The government would like corporates to engage through a constructive value-driven approach. Further, by using the mandate of the Companies Act, 2013, the government is looking for ways to bring about a more effective and efficient approach to achieve the goals of sanitation through convergence with corporate social responsibility (CSR).
With the aim to capture CSR trends in the sector, the India Sanitation Coalition (ISC) recently released a report, CSR in WASH: What are India’s top companies up to?, anchored by Samhita Social Services, a partner of the coalition, analysing the top 100 companies with the largest CSR budgets. The report found that 90 per cent of the companies have at least one CSR programme in Water, Sanitation and Hygiene (WASH). However, the findings demonstrated that 75 per cent of the companies were supporting programmes related to infrastructure creation—construction of toilets and water facilities, with limited attention on behaviour change programmes. It was only a handful of companies that were engaging across the value chain of sanitation that includes all the components of Build, Use, Maintain and Treat (BUMT).
Some companies are also implementing operations and maintenance programmes. Additionally, it was also found that industries with a strategic interest—like Heavy Engineering & Manufacturing and fast moving consumer goods companies (FMCG)—were more likely to support WASH programmes than other industries and that most of these WASH programmes were concentrated in rural areas. Also, while the call to action envisaged a role for corporates beyond funding and infrastructure creation, the data showed that a majority were inclined to stay only with funding, rather than drive the sanitation programme.
To reimagine the corporate as a partner, it is important to first understand why many have fallen into this compliance, number-driven approach. The primary reason is that they have not been integrated into the broader sanitation ecosystem. Thus, many corporate-funded projects without the right partners and guidance run the risk of solely focusing on supply side targets.
Initially, the approach of the government led many corporates to view the SBM goals as a “toilet-building” programme. However, this number-driven and disconnected approach can be disruptive to the broader objective to end open defecation. Therefore, the lack of a supportive ecosystem remains a hindrance for corporates to move towards the role of a partner, even though some may be willing and able to do so.

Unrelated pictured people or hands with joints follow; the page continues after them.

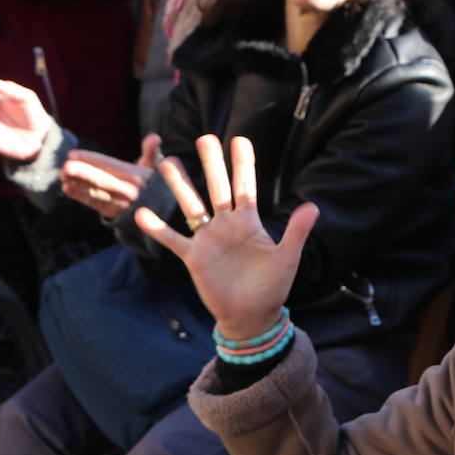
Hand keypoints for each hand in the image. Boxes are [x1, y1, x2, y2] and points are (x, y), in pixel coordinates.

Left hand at [60, 136, 160, 217]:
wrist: (159, 212)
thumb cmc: (153, 183)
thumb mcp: (155, 167)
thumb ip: (151, 151)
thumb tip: (155, 137)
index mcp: (136, 177)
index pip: (110, 165)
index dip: (91, 160)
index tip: (73, 154)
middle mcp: (128, 191)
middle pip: (102, 180)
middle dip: (83, 173)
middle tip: (65, 166)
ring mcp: (120, 204)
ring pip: (95, 192)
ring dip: (77, 184)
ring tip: (62, 175)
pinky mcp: (113, 214)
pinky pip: (94, 203)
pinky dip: (80, 196)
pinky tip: (67, 188)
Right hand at [134, 135, 317, 339]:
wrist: (252, 317)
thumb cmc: (272, 288)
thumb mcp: (287, 258)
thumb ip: (296, 232)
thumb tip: (313, 206)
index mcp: (249, 222)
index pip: (245, 186)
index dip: (243, 164)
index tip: (239, 139)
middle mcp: (226, 225)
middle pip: (217, 188)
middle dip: (211, 164)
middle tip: (204, 137)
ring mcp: (208, 239)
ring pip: (192, 206)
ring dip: (180, 186)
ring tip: (168, 162)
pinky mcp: (194, 257)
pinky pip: (173, 240)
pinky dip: (157, 228)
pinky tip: (141, 214)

Many development partners also conventionally follow certain partnership stereotypes seeing corporates as mere funding pipes for projects. To move forward, corporates must be integrated into the sanitation ecosystem to enable partnerships, knowledge sharing, capacity building initiatives and a platform for communication and exchange. This includes incorporating small and medium enterprises into the mix, and in turn, encouraging private-public partnership models that encourage innovation of affordable, yet aspirational products. Entrepreneurship across the sanitation value chain will play a critical role in creating the service infrastructure for safe sanitation.
The opportunities for corporate engagement in the sector are vast. The required capital expenditure for the SBM programme alone is estimated to be R255,240 crore for rural and R131,137 crore for urban. However, we must now create a supportive and enabling ecosystem that can help sensitise corporates towards sanitation, facilitate impactful partnerships, and leverage their strengths. Even though sanitation may not be a corporate’s business focus, providing support both through CSR funds and volunteering would go a long way in bringing about ODF.
Similarly, corporates already engaged in related sectors like education and health can also seamlessly move into the sanitation space with the right support. To achieve sustainable sanitation, it is imperative that we re-imagine the role of the corporate beyond funding and infrastructure creation, to that of a partner. Together, through collective efforts, we can achieve a clean India.